Resenha do Cd Ninguém Está Sozinho / Sound Bullet

NINGUÉM ESTÁ SOZINHO  title=

NINGUÉM ESTÁ SOZINHO
SOUND BULLET
2013

INDEPENDENTE
Por Anderson Nascimento

Formada no Rio de Janeiro em 2009, a banda “Sound Bullet” tece influências diversas que bebem principalmente do som indie americano dos anos 2000. Composta por Guilherme (voz e guitarra), Fred (baixo e voz), Ton (guitarra e voz) e Pedro (bateria), o grupo já tocou em diversos festivais, sendo finalista na edição carioca do GBOB – Global Battle of Bands de 2010 e da 2ª edição do festival NMB - Nova Música Brasileira, em 2011, patrocinado pela Oi Novo Som e com apoio do Governo do Estado do Rio de Janeiro.

O EP “Ninguém Está Sozinho” foi lançado no finalzinho do ano de 2013, e é um belo cartão de visitas para quem quer conhecer um pouco mais do trabalho da banda. Produzido por Diogo Strausz (Strausz e ex-R.Sigma) e gravado no estúdio Canto dos Trilhos com Pedro Garcia (Planet Hemp e ex-Rockz), o disco foi eleito como um dos melhores EPs de 2013 no site “Tenho Mais Discos Que Amigos”.

E de fato o disquinho é mesmo excelente. Com canções que se notabilizam por belas letras, o disco passa em um piscar de olhos, até que o ouvinte queria repeti-lo logo em seguida.

“Aceitar Perdão” foi faixa bem escolhida para mostrar a proposta da banda, já que possui letra inspirada, dessas cuja construção sugere que sejam entoadas em côro pelo público. Nessa música o grupo desenvolve a já citada sonoridade alternativa com ares indie, que vai de encontro ao estilo de som feito na primeira metade da década passada. Já a canção “Ser Só Um” tem pegada mais enérgica. Sua introdução, conduzida por um baixo nervoso e uma guitarra certeira, é um convite para que o ouvinte mergulhe de cabeça no som do grupo.

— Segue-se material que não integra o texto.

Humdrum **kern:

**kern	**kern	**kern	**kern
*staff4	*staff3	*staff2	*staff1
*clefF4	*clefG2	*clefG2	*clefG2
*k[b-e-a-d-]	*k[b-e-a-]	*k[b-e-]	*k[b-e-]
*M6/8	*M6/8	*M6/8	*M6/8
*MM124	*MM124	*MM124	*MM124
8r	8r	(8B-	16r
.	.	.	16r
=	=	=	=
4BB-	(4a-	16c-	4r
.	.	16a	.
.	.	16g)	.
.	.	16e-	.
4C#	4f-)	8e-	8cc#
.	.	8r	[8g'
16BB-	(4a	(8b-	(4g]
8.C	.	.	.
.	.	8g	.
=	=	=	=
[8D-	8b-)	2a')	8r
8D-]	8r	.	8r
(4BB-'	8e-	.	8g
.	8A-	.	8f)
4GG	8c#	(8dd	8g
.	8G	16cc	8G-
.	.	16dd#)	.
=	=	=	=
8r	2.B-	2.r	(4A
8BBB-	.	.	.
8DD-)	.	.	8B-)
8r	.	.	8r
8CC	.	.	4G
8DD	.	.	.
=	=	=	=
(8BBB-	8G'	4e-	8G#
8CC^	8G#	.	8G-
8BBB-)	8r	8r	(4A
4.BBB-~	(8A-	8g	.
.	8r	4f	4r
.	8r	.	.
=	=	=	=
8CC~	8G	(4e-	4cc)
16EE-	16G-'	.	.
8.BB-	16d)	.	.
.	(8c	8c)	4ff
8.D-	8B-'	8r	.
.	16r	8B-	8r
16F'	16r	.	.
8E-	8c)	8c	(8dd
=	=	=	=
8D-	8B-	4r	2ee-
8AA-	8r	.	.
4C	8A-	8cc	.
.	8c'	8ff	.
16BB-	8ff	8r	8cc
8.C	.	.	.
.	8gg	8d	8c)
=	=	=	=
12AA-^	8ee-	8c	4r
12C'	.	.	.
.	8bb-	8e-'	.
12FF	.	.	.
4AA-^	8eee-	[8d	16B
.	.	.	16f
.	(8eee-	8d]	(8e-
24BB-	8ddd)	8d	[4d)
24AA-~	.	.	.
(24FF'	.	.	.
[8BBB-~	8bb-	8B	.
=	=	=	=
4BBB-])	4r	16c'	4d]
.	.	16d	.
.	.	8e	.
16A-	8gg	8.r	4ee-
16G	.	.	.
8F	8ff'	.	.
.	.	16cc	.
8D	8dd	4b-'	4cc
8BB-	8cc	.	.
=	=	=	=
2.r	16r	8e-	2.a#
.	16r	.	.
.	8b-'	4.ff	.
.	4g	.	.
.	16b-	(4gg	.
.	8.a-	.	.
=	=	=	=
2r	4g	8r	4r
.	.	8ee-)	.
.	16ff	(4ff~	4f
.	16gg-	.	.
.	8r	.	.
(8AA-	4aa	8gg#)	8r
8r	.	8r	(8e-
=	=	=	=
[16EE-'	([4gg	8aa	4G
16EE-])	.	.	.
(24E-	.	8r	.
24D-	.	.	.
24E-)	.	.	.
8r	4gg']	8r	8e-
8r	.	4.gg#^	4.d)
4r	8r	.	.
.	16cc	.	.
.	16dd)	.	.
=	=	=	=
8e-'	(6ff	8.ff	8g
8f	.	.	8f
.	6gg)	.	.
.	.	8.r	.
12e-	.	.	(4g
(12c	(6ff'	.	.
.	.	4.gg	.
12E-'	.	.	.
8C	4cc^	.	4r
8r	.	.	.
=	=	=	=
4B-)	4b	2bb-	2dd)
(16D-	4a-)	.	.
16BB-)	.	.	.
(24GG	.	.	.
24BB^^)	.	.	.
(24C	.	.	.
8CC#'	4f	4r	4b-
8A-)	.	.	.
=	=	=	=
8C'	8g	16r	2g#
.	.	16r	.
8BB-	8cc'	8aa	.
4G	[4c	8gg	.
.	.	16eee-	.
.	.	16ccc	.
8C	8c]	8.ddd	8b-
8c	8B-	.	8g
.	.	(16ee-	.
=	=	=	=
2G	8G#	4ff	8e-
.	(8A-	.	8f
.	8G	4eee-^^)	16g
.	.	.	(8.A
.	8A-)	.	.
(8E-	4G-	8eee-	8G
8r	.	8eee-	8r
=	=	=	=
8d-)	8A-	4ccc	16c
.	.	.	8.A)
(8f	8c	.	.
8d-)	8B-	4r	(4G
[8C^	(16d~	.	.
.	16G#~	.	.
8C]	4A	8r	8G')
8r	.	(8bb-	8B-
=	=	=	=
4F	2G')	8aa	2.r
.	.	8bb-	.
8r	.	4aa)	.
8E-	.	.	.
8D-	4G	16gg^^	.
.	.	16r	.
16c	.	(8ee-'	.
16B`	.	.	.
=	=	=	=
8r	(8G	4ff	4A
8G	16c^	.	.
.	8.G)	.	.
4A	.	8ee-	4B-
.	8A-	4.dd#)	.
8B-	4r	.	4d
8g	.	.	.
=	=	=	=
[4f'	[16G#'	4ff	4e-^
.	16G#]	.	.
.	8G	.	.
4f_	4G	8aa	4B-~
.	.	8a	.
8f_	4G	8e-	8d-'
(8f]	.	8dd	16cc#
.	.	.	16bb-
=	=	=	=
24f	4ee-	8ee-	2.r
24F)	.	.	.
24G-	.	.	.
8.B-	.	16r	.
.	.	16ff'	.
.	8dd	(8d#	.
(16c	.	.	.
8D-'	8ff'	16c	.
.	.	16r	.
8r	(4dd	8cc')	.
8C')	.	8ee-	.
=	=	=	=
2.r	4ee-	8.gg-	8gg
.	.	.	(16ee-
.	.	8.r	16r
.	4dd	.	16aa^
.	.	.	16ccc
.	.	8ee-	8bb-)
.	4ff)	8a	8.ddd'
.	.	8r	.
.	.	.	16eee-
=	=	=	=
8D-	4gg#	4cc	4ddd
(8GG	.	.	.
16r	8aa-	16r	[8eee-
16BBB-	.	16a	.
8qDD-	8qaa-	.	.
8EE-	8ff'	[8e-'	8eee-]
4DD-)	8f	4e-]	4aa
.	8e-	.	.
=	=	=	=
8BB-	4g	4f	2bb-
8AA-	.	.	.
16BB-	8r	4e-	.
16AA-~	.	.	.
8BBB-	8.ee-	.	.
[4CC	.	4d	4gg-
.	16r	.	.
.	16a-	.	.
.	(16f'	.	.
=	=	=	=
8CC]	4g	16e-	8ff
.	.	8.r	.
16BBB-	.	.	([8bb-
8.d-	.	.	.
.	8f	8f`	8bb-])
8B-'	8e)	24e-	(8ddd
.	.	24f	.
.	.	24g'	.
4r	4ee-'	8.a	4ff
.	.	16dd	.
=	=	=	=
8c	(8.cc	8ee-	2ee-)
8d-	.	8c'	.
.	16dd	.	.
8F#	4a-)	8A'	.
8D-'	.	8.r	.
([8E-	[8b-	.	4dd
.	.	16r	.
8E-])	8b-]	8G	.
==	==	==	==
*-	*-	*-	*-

As canções do EP são sempre marcantes e representam firmemente a ideia a qual a banda quer passar. A canção “Amanhã ou Depois” é um desses casos. Em “Verde” uma guitarra espacial juntamente com a sua interessante cadência, hipnotiza o ouvinte, consolidando a essência marcante que ajuda a definir o grupo.

Algo também elogiável é que os vocais são claros e límpidos, mesmo em canções mais fortes como “Ambição” e “Medo” - faixa mais pesada do álbum, onde é possível estabelecer paralelos óbvios com o som do Foo Fighters -, onde a voz fica à frente e perfeitamente compreensível, o que às vezes é tão difícil de ver (ou ouvir) no Rock.

No fim das contas o ótimo EP sugere que vem algo grande e impactante por aí. Com um ano de lançamento recém-completado, a expectativa por um álbum “cheio” tornou-se bem grande a partir da audição deste disco.